Au vu des prix annoncés pour Cervoise (voir plus haut), il faut conduire la culture en fourrager, mais rien ne change culturalement à ce stade.  Si d’ici un mois le marché redemande du Cervoise brassicole en améliorant le différentiel de prix, il sera encore temps d’ajuster la fumure de dernière feuille pour ne pas dépasser les normes de protéines.  

3.    apporter l’azote dès la levée en orge de printemps

Semis : l’orge de printemps peut se semer sans trop de problèmes jusqu’au 15 avril.  L’idéal n’est pas le plus tôt, mais le mieux quand le sol se prépare bien

Les semences disponibles sont essentiellement Chamonix et Sébastian.

La densité normale est de 250 gr/m2. 

Il est conseillé de rouler la parcelle si la ligne de semis n’est pas plombée par le semoir, ou si on a levé trop de « rugs ».  Rouler la parcelle est toujours bien.

Il est difficile de trancher entre un semis hâtif en terre froide, un peu plus précoce à la récolte, en comparaison d’un semis plus tardif en terre réchauffée. 
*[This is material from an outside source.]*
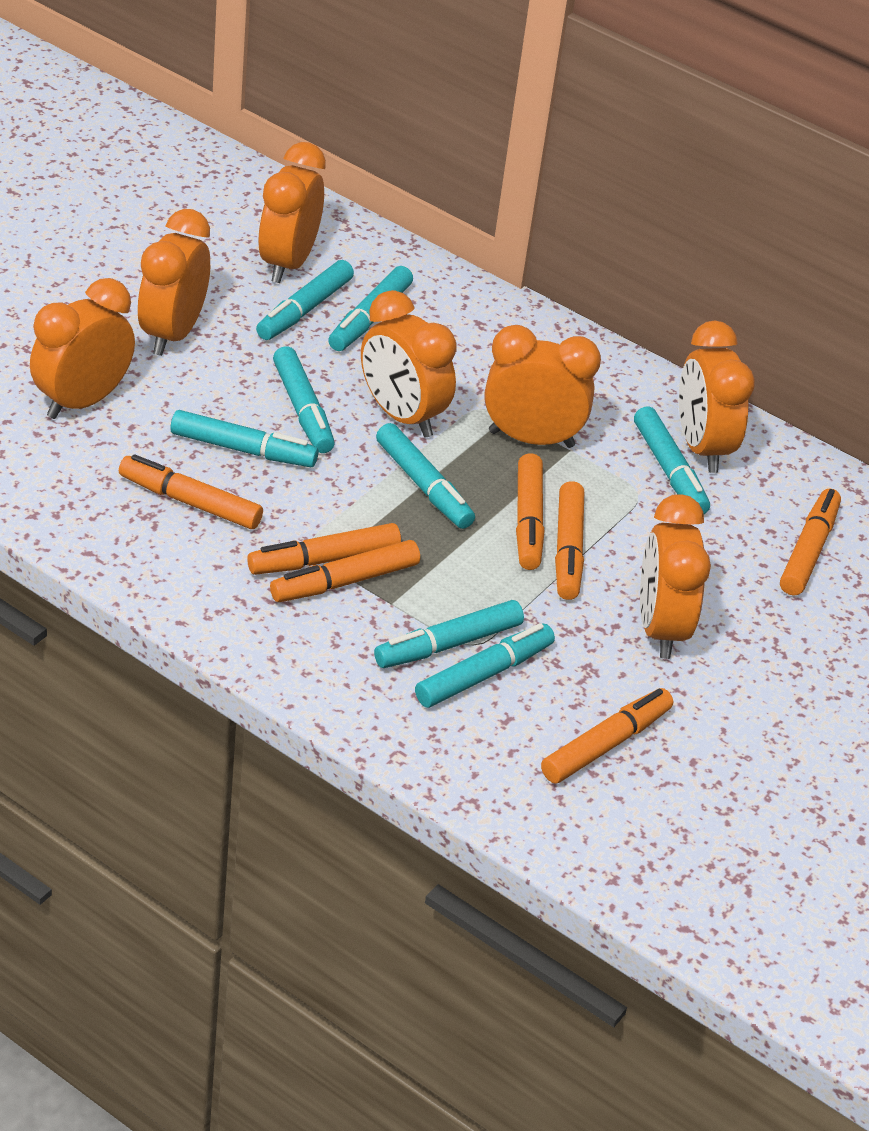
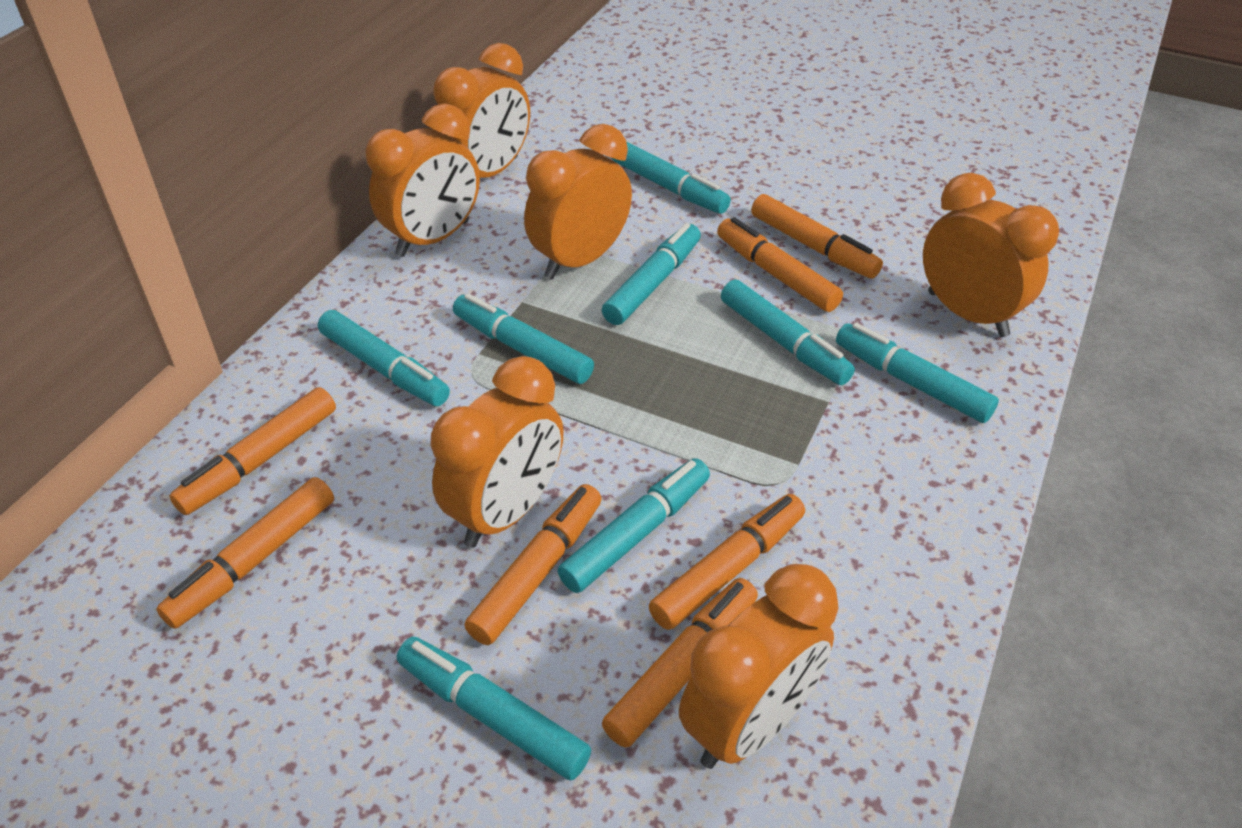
orange clock: [30,278,135,419] [137,209,210,356] [258,142,326,283] [361,290,456,438] [484,325,601,448] [640,494,711,659] [679,321,755,473] = 7 -> [366,103,480,257] [431,356,564,548] [433,43,530,178] [524,124,632,279] [679,564,839,769] [923,173,1059,337] = 6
Il y a matière à discussion en ce qui concerne le désherbage, les pucerons, la durée de la levée (3 à 6 semaines pour atteindre le stade 1er talle entre un semis de mi-avril ou de mi-février) et les dégâts d’oiseaux pendant la levée, la résistance à la sécheresse … Le semis du 3 mars 09 commence à lever ce 23/3.

Plus important que la date de semis, pour le rendement, est certainement le climat en cours de remplissage des grains qui doit être idéalement ensoleillé sans être trop chaud et le sol étant suffisamment approvisionné en eau.  Plus important encore pour la qualité est le climat juste à la maturité : une période pluvieuse à ce moment peut tout gâcher.  Qui peut prédire aujourd’hui le climat en juin, juillet et août, par décade de surcroît  ?

Fumure : Les profils azotés étaient très faibles en sortie d’hiver et le climat a depuis lors été trop froid que pour changer la donne (-30 N par rapport à la normale).  L’orge de printemps disposant de peu de temps pour taller (20 à 30 jours), il faudra apporter la fumure azotée tôt : dès la levée en azote solide ; dès le 1er talle en azote liquide.

Dans les conditions de référence (apports organiques faibles à normaux de l’ordre de 30 T/5-6 ans et reliquats de 60 N sur 90 cm ; ou 80 N sur 1.5 m), on conseille d’apporter 60 N en début de végétation.  Une correction de 10 à 20 N est possible selon le profil.  L’orge de brasserie est déconseillée si le reliquat dépasse cette année 100N/90 cm.

Dans les conditions de référence, on devrait compléter au redressement avec une fumure de 30 à 40 N sauf si la végétation et/ou les maladies sont excessives. 

Il est déconseillé de complémenter si les apports organiques sont plus importants que la référence.

On vise ainsi une récolte entre 10.5 et 11 % de protéines.  Si vos récoltes passées dépassaient ces teneurs, il faut corriger votre fumure azotée en diminuant celle-ci de 25 N par 0.5 % de protéines excédentaires.